Das Bundesministerium des Innern hat ein Arbeitsverbot gegen einen Mitarbeiter verhängt, der in seiner offiziellen Funktion die Corona-Maßnahmen der Bundesregierung gegenüber Ländervertretern massiv kritisiert hat. Es gebe nun ein "Verbot zur Führung der Dienstgeschäfte" nach dem Bundesbeamtengesetz, hieß es am Montag aus dem Ministerium.

Ein Sprecher erklärte: "Es geht nicht darum, dass ein Mitarbeiter eine kritische Meinung äußert, sondern darum, dass er das unter dem Briefkopf des Bundesinnenministeriums tut und dadurch den Anschein erweckt, es handle sich um die Position des Hauses." Das Bundesinnenministerium hatte sich schon am Sonntag öffentlich von dem Vorgang distanziert. Zuvor hatte das Online-Portal "Tichys Einblick" Teile des Papiers öffentlich gemacht.

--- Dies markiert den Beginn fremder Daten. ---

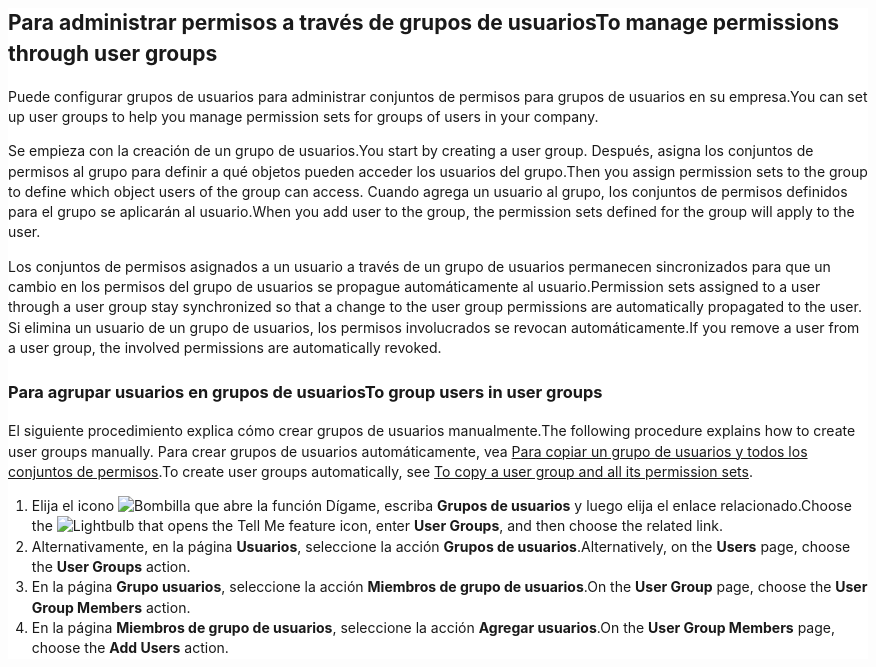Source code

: ## <a name="to-manage-permissions-through-user-groups"></a><span data-ttu-id="7e000-250">Para administrar permisos a través de grupos de usuarios</span><span class="sxs-lookup"><span data-stu-id="7e000-250">To manage permissions through user groups</span></span>

<span data-ttu-id="7e000-251">Puede configurar grupos de usuarios para administrar conjuntos de permisos para grupos de usuarios en su empresa.</span><span class="sxs-lookup"><span data-stu-id="7e000-251">You can set up user groups to help you manage permission sets for groups of users in your company.</span></span>

<span data-ttu-id="7e000-252">Se empieza con la creación de un grupo de usuarios.</span><span class="sxs-lookup"><span data-stu-id="7e000-252">You start by creating a user group.</span></span> <span data-ttu-id="7e000-253">Después, asigna los conjuntos de permisos al grupo para definir a qué objetos pueden acceder los usuarios del grupo.</span><span class="sxs-lookup"><span data-stu-id="7e000-253">Then you assign permission sets to the group to define which object users of the group can access.</span></span> <span data-ttu-id="7e000-254">Cuando agrega un usuario al grupo, los conjuntos de permisos definidos para el grupo se aplicarán al usuario.</span><span class="sxs-lookup"><span data-stu-id="7e000-254">When you add user to the group, the permission sets defined for the group will apply to the user.</span></span>

<span data-ttu-id="7e000-255">Los conjuntos de permisos asignados a un usuario a través de un grupo de usuarios permanecen sincronizados para que un cambio en los permisos del grupo de usuarios se propague automáticamente al usuario.</span><span class="sxs-lookup"><span data-stu-id="7e000-255">Permission sets assigned to a user through a user group stay synchronized so that a change to the user group permissions are automatically propagated to the user.</span></span> <span data-ttu-id="7e000-256">Si elimina un usuario de un grupo de usuarios, los permisos involucrados se revocan automáticamente.</span><span class="sxs-lookup"><span data-stu-id="7e000-256">If you remove a user from a user group, the involved permissions are automatically revoked.</span></span>

### <a name="to-group-users-in-user-groups"></a><span data-ttu-id="7e000-257">Para agrupar usuarios en grupos de usuarios</span><span class="sxs-lookup"><span data-stu-id="7e000-257">To group users in user groups</span></span>

<span data-ttu-id="7e000-258">El siguiente procedimiento explica cómo crear grupos de usuarios manualmente.</span><span class="sxs-lookup"><span data-stu-id="7e000-258">The following procedure explains how to create user groups manually.</span></span> <span data-ttu-id="7e000-259">Para crear grupos de usuarios automáticamente, vea [Para copiar un grupo de usuarios y todos los conjuntos de permisos](ui-define-granular-permissions.md#to-copy-a-user-group-and-all-its-permission-sets).</span><span class="sxs-lookup"><span data-stu-id="7e000-259">To create user groups automatically, see [To copy a user group and all its permission sets](ui-define-granular-permissions.md#to-copy-a-user-group-and-all-its-permission-sets).</span></span>

1. <span data-ttu-id="7e000-260">Elija el icono ![Bombilla que abre la función Dígame](media/ui-search/search_small.png "Dígame qué desea hacer"), escriba **Grupos de usuarios** y luego elija el enlace relacionado.</span><span class="sxs-lookup"><span data-stu-id="7e000-260">Choose the ![Lightbulb that opens the Tell Me feature](media/ui-search/search_small.png "Tell me what you want to do") icon, enter **User Groups**, and then choose the related link.</span></span>
2. <span data-ttu-id="7e000-261">Alternativamente, en la página **Usuarios**, seleccione la acción **Grupos de usuarios**.</span><span class="sxs-lookup"><span data-stu-id="7e000-261">Alternatively, on the **Users** page, choose the **User Groups** action.</span></span>
3. <span data-ttu-id="7e000-262">En la página **Grupo usuarios**, seleccione la acción **Miembros de grupo de usuarios**.</span><span class="sxs-lookup"><span data-stu-id="7e000-262">On the **User Group** page, choose the **User Group Members** action.</span></span>
4. <span data-ttu-id="7e000-263">En la página **Miembros de grupo de usuarios**, seleccione la acción **Agregar usuarios**.</span><span class="sxs-lookup"><span data-stu-id="7e000-263">On the **User Group Members** page, choose the **Add Users** action.</span></span>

Papier ging auch an Mitarbeiter der Landesinnenministerien

Der Nachrichtenagentur dpa in Berlin liegen zwei Dokumente vor: eine 93-seitige Kurzfassung sowie eine 192 Seiten umfassende Langfassung, die neben Analysen des Mitarbeiters auch Mailverkehr mit Kollegen und Vorgesetzten umfasst. Zu Details dieser internen Kommunikation wollte sich ein Sprecher von Minister Horst Seehofer auf Anfrage mit Verweis auf die laufende Aufklärung nicht äußern.

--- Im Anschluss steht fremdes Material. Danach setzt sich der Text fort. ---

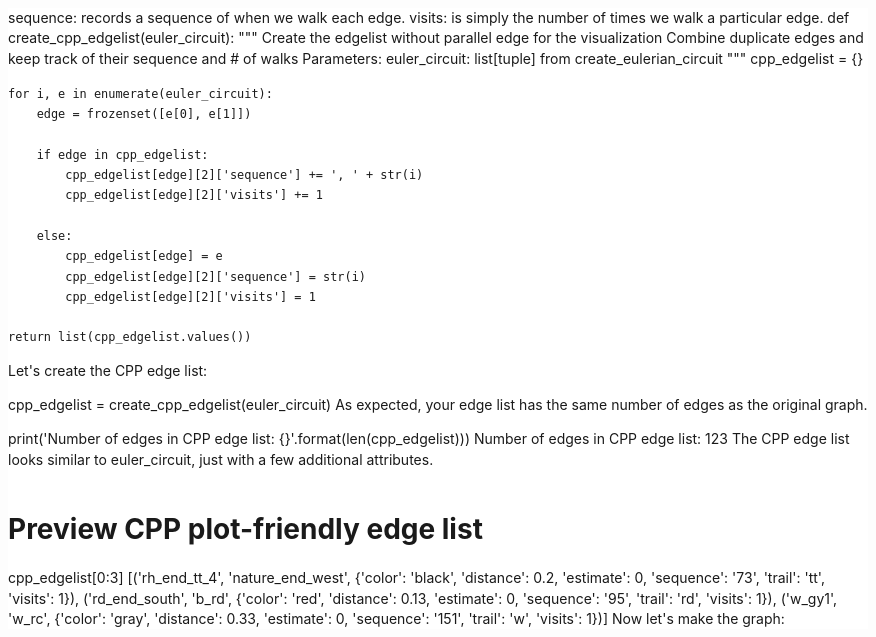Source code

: sequence: records a sequence of when we walk each edge.
visits: is simply the number of times we walk a particular edge.
def create_cpp_edgelist(euler_circuit):
    """
    Create the edgelist without parallel edge for the visualization
    Combine duplicate edges and keep track of their sequence and # of walks
    Parameters:
        euler_circuit: list[tuple] from create_eulerian_circuit
    """
    cpp_edgelist = {}

    for i, e in enumerate(euler_circuit):
        edge = frozenset([e[0], e[1]])

        if edge in cpp_edgelist:
            cpp_edgelist[edge][2]['sequence'] += ', ' + str(i)
            cpp_edgelist[edge][2]['visits'] += 1

        else:
            cpp_edgelist[edge] = e
            cpp_edgelist[edge][2]['sequence'] = str(i)
            cpp_edgelist[edge][2]['visits'] = 1

    return list(cpp_edgelist.values())
Let's create the CPP edge list:

cpp_edgelist = create_cpp_edgelist(euler_circuit)
As expected, your edge list has the same number of edges as the original graph.

print('Number of edges in CPP edge list: {}'.format(len(cpp_edgelist)))
Number of edges in CPP edge list: 123
The CPP edge list looks similar to euler_circuit, just with a few additional attributes.

# Preview CPP plot-friendly edge list
cpp_edgelist[0:3]
[('rh_end_tt_4',
  'nature_end_west',
  {'color': 'black',
   'distance': 0.2,
   'estimate': 0,
   'sequence': '73',
   'trail': 'tt',
   'visits': 1}),
 ('rd_end_south',
  'b_rd',
  {'color': 'red',
   'distance': 0.13,
   'estimate': 0,
   'sequence': '95',
   'trail': 'rd',
   'visits': 1}),
 ('w_gy1',
  'w_rc',
  {'color': 'gray',
   'distance': 0.33,
   'estimate': 0,
   'sequence': '151',
   'trail': 'w',
   'visits': 1})]
Now let's make the graph:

Der Mitarbeiter schickte am Freitag zunächst eine E-Mail an führende Mitarbeiter des Innenministeriums, darunter einen Staatssekretär. Eine interne Analyse seines Referats ergebe "gravierende Fehlleistungen des Krisenmanagements", hieß es darin, "Defizite im Regelungsrahmen für Pandemien" und "Coronakrise erweist sich wohl als Fehlalarm". Das gleiche Papier hat er dann eine Stunde später offenbar an Mitarbeiter der Landesinnenministerien verschickt – er verweist nämlich auf die erste Mail: "in der Annahme Ihres Interesses gebe ich Ihnen unten stehende eMail als fachliche Information zur Kenntnis."